De rechtbank verwijst voorts naar de uitspraak van de Hoge Raad van 25 mei 2012 (ECLI:NL:HR:2012:BV9435) waarin is overwogen dat noch aan artikel 8 EVRM noch aan enige andere bepaling van het EVRM het zelfstandige recht kan worden ontleend op de verkrijging van een bepaalde nationaliteit. Uit artikel 8 EVRM vloeit immers geen verplichting voort tot nationaliteitsverlening en het artikel stelt geen beperkingen aan de nationale autonomie met betrekking tot de regeling van het nationaliteitsrecht. Het onthouden van een nationaliteit aan een persoon zou strijdig met voormelde bepaling van het EVRM kunnen zijn indien het ‘family life’ of de sociale identiteit van de betreffende persoon door de (toepassing van de) nationale (nationaliteits)bepalingen in het geding zijn. Echter in het onderhavige geval heeft verzoeker onvoldoende gesteld om tot de conclusie te kunnen komen dat zijn ‘family life’ of zijn sociale identiteit of andere door artikel 8 EVRM beschermde belangen in het geding komen bij onverkorte toepassing van artikel 4 lid 4 RWN. [verzoeker] wil, zo is ter zitting verklaard, met name graag de Nederlandse nationaliteit verkrijgen om daarmee (makkelijker) in Nederland te kunnen verblijven, voor werk, studie of vakantie. De rechtbank volgt [verzoeker] in zijn stelling dat de band tussen hem en zijn Nederlandse vader bescherming verdient op grond van artikel 8 EVRM, echter gesteld noch gebleken is dat deze band door de bepalingen in artikel 4 lid 4 RWN in gevaar zou worden gebracht. [verzoeker] heeft ter zitting in dat verband gesteld dat hij en zijn vader elkaar met enige regelmaat zien. De nationaliteitskwestie staat daar los van.
5.5.
Gelet op het vorenstaande verwerpt de rechtbank de stelling van verzoeker, dat er sprake is van een arbitrair (discriminerend) onderscheid tussen de voorwaarden voor nationaliteitverkrijging bij kinderen jonger en kinderen ouder dan 7, en dat [verzoeker] daarom de Nederlandse nationaliteit toekomt.

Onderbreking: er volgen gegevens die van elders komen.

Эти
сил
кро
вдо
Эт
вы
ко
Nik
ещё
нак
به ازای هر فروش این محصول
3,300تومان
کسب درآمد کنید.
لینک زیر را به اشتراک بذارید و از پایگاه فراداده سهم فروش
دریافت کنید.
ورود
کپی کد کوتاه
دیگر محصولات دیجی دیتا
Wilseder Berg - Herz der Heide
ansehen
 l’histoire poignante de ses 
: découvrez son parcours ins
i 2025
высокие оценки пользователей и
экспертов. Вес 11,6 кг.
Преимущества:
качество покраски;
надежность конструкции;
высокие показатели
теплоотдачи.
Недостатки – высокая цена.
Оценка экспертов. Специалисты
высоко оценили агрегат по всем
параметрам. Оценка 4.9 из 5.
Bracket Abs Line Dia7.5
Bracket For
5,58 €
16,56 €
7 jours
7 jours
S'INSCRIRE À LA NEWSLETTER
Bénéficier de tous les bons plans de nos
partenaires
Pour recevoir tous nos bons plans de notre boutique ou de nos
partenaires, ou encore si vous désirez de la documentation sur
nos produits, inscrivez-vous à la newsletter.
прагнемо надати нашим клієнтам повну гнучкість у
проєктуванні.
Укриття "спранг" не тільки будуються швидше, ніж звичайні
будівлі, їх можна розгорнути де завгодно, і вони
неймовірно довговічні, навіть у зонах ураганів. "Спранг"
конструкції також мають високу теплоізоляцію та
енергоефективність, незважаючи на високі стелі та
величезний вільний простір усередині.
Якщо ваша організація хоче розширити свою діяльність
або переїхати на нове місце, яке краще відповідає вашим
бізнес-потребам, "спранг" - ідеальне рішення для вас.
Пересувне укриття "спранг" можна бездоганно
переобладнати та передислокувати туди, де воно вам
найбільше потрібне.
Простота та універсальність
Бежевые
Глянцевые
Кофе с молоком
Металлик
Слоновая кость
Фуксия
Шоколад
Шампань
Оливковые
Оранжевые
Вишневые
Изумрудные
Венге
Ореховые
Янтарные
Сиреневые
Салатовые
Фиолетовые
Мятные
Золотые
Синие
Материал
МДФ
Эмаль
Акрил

Hetzelfde geldt voor de stelling dat er een arbitrair (discriminerend) onderscheid is voor de voorwaarden voor nationaliteitsverkrijging tussen kinderen uit gehuwde ouders en kinderen uit ongehuwde ouders die later erkend worden.
5.6.
Het voorgaande brengt mee dat het verzoek moet worden afgewezen.
6. De beslissing
De rechtbank wijst het verzoek af.
Deze beschikking is gegeven door mr. M.J. Alt-van Endt, mr. M.E. Groeneveld-Stubbe en mr. S.M. Westerhuis-Evers en in het openbaar uitgesproken op 25 februari 2016.